Ôtez de votre livraison de dimanche dernier quelques vers d'une brutalité offensante et injuste, et vos vers, sans rien perdre de leur énergie et de leur chaleur, prennent un caractère monumental tout à fait digne du sujet que vous avez traité. Vous y dites de fort belles et fort magnifiques choses sur le peuple et ses instincts et ses goûts artistiques. Votre appel sera entendu sans doute et aussi ce que vous demandez, qu'on équipe une flotte qui nous rapporte les cendres de l'empereur.
À propos de cette installation de la famille impériale, vous parlez de l'exil de la famille Bonaparte. Dieu me garde, Monsieur, de toute mauvaise pensée qui pourrait vous froisser! Mais cet exil, pour lequel vous voulez le respect sans doute, n'eût-il pas dû vous conseiller le respect de cet exil plus récent, du moins en ce qui concerne les reproches aux personnes, reproches que je pourrais appeler dynastiques? Cet exil de la famille de Napoléon, je voudrais le voir cesser, Monsieur, mais je trouverais injuste qu'elle accusât les Bourbons de tout ce qui s'est passé en 1815. Les temps de troubles permettent aux scélérats de tout ordre et de toute nuance de se livrer à leurs vilenies et à leurs scélératesses et ils en profitent.
Je terminerai cette lettre déjà trop longue, en formant un désir: c'est que nous n'en arrivions jamais au poème héroïque par lequel vous avez terminé votre satire. Nous avons eu assez de grandes guerres; je crois que le temps des grandes paix est arrivé, nonobstant les avis contraires des politiques qui prennent pour vérités leurs rêveries et ne consultent jamais les nécessités populaires.

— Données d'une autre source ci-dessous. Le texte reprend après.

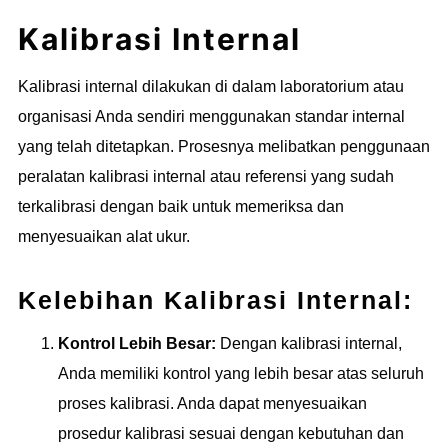
Kalibrasi Internal
Kalibrasi internal dilakukan di dalam laboratorium atau
organisasi Anda sendiri menggunakan standar internal
yang telah ditetapkan. Prosesnya melibatkan penggunaan
peralatan kalibrasi internal atau referensi yang sudah
terkalibrasi dengan baik untuk memeriksa dan
menyesuaikan alat ukur.
Kelebihan Kalibrasi Internal:
Kontrol Lebih Besar:
Dengan kalibrasi internal,
Anda memiliki kontrol yang lebih besar atas seluruh
proses kalibrasi. Anda dapat menyesuaikan
prosedur kalibrasi sesuai dengan kebutuhan dan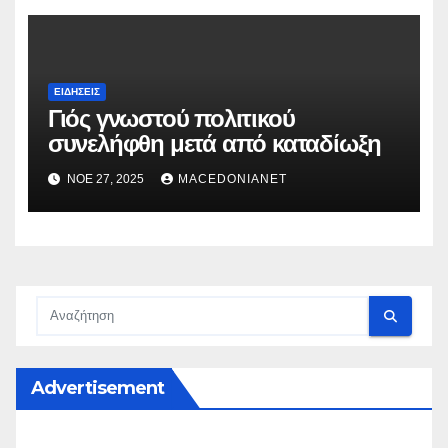
ΕΙΔΉΣΕΙΣ
Γιός γνωστού πολιτικού
συνελήφθη μετά από καταδίωξη
ΝΟΈ 27, 2025
MACEDONIANET
Advertisement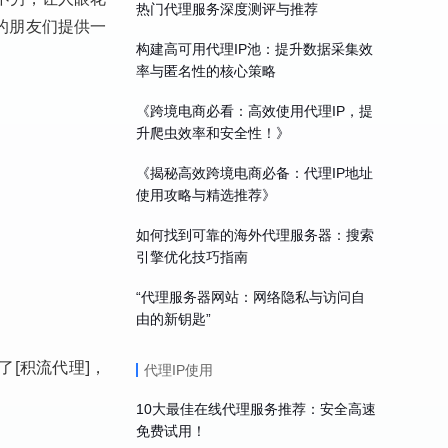
热门代理服务深度测评与推荐
的朋友们提供一
构建高可用代理IP池：提升数据采集效
率与匿名性的核心策略
《跨境电商必看：高效使用代理IP，提
升爬虫效率和安全性！》
《揭秘高效跨境电商必备：代理IP地址
使用攻略与精选推荐》
如何找到可靠的海外代理服务器：搜索
引擎优化技巧指南
“代理服务器网站：网络隐私与访问自
由的新钥匙”
了[积流代理]，
代理IP使用
10大最佳在线代理服务推荐：安全高速
免费试用！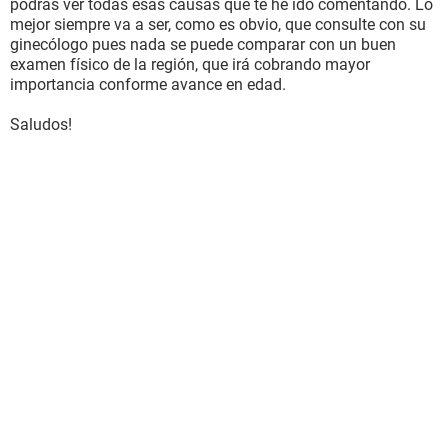
podrás ver todas esas causas que te he ido comentando. Lo
mejor siempre va a ser, como es obvio, que consulte con su
ginecólogo pues nada se puede comparar con un buen
examen físico de la región, que irá cobrando mayor
importancia conforme avance en edad.
Saludos!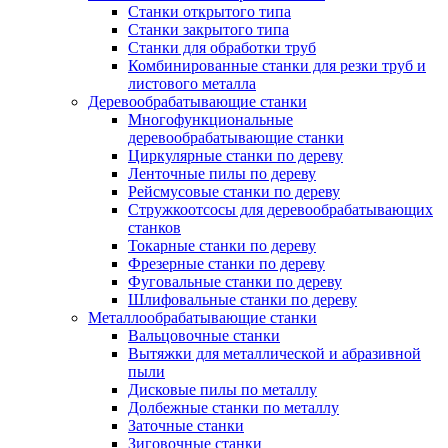
Станки открытого типа
Станки закрытого типа
Станки для обработки труб
Комбинированные станки для резки труб и
листового металла
Деревообрабатывающие станки
Многофункциональные
деревообрабатывающие станки
Циркулярные станки по дереву
Ленточные пилы по дереву
Рейсмусовые станки по дереву
Стружкоотсосы для деревообрабатывающих
станков
Токарные станки по дереву
Фрезерные станки по дереву
Фуговальные станки по дереву
Шлифовальные станки по дереву
Металлообрабатывающие станки
Вальцовочные станки
Вытяжки для металлической и абразивной
пыли
Дисковые пилы по металлу
Долбежные станки по металлу
Заточные станки
Зиговочные станки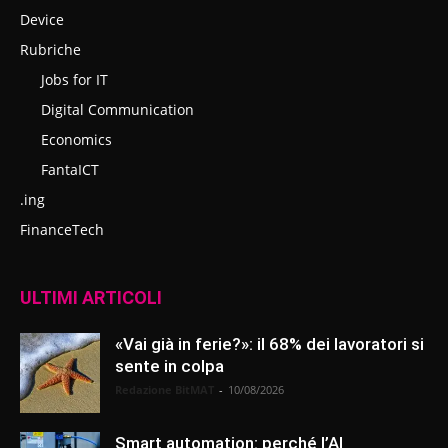
Device
Rubriche
Jobs for IT
Digital Communication
Economics
FantaICT
.ing
FinanceTech
ULTIMI ARTICOLI
«Vai già in ferie?»: il 68% dei lavoratori si
sente in colpa
Redazione BitMAT
-
10/08/2026
Smart automation: perché l’AI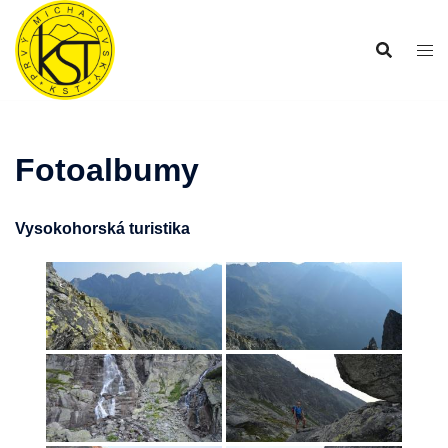
Preskočiť
na
obsah
Fotoalbumy
Vysokohorská turistika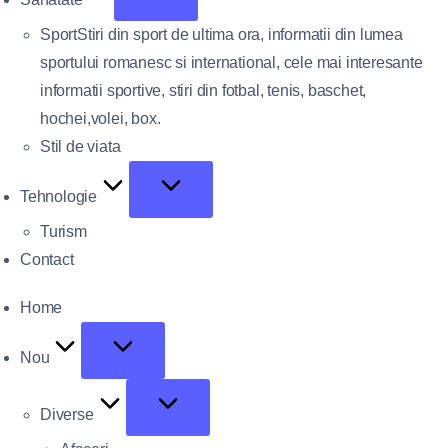
Sport
Stiri din sport de ultima ora, informatii din lumea
sportului romanesc si international, cele mai interesante
informatii sportive, stiri din fotbal, tenis, baschet,
hochei,volei, box.
Stil de viata
Tehnologie
Turism
Contact
Home
Nou
Diverse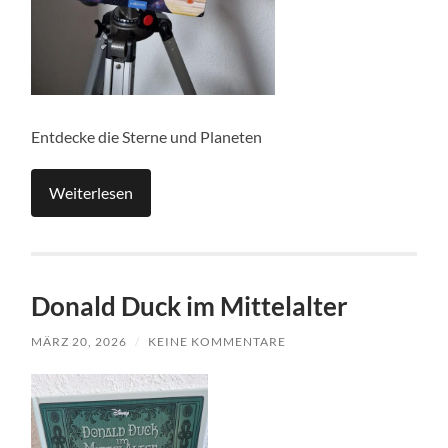
Entdecke die Sterne und Planeten
Weiterlesen
Donald Duck im Mittelalter
MÄRZ 20, 2026
/
KEINE KOMMENTARE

Agréez, Monsieur, l'hommage des sentiments avec lesquels j'ai l'honneur d'être votre dévoué serviteur[457].
Le 1er avril 1832, la Némésis cessait de paraître. Le poète détendait son arc; mais c'était, disait-il, pour le reprendre bientôt; après un peu de repos, ses forces une fois revenues, il descendrait de nouveau dans l'arène:
Je prendrai de nouveau le casque et la cuirasse;
Dans l'arène battue où j'imprimai ma trace,
Je viendrai, comme Entelle, aux yeux des combattants,
Raidir un bras connu qui combattit sept ans[458].
Hélas! c'était pour toujours que l'athlète avait déposé son ceste: cæstus artemque repono. Le public, en effet, n'allait pas tarder à apprendre que l'auteur de Némésis, après avoir vidé son carquois, travaillait, dans une paisible retraite, à une traduction en vers de l'Énéide, pour laquelle le ministère lui avait donné un encouragement de quatre-vingt mille francs. Barthélemy essaya de se justifier; sa Justification se perdit au milieu du bruit des protestations indignées. Il n'en devait rester que ce vers:
L'homme absurde est celui qui ne change jamais.
Plus tard, il essaiera de revenir à la satire. Il publiera la Nouvelle Némésis (1844-1845); le Zodiaque (1846), etc. Un méprisant silence accueillera ces vaines tentatives. Sa voix ne trouvera plus d'écho. Cet homme qui avait tant aimé le bruit et qui avait presque touché à la gloire, sera condamné pendant vingt ans à rechercher l'obscurité, à fuir la foule, à ne sortir que le soir, pareil maintenant à l'homme qui avait perdu son ombre.—Barthélemy est mort le 23 août 1867.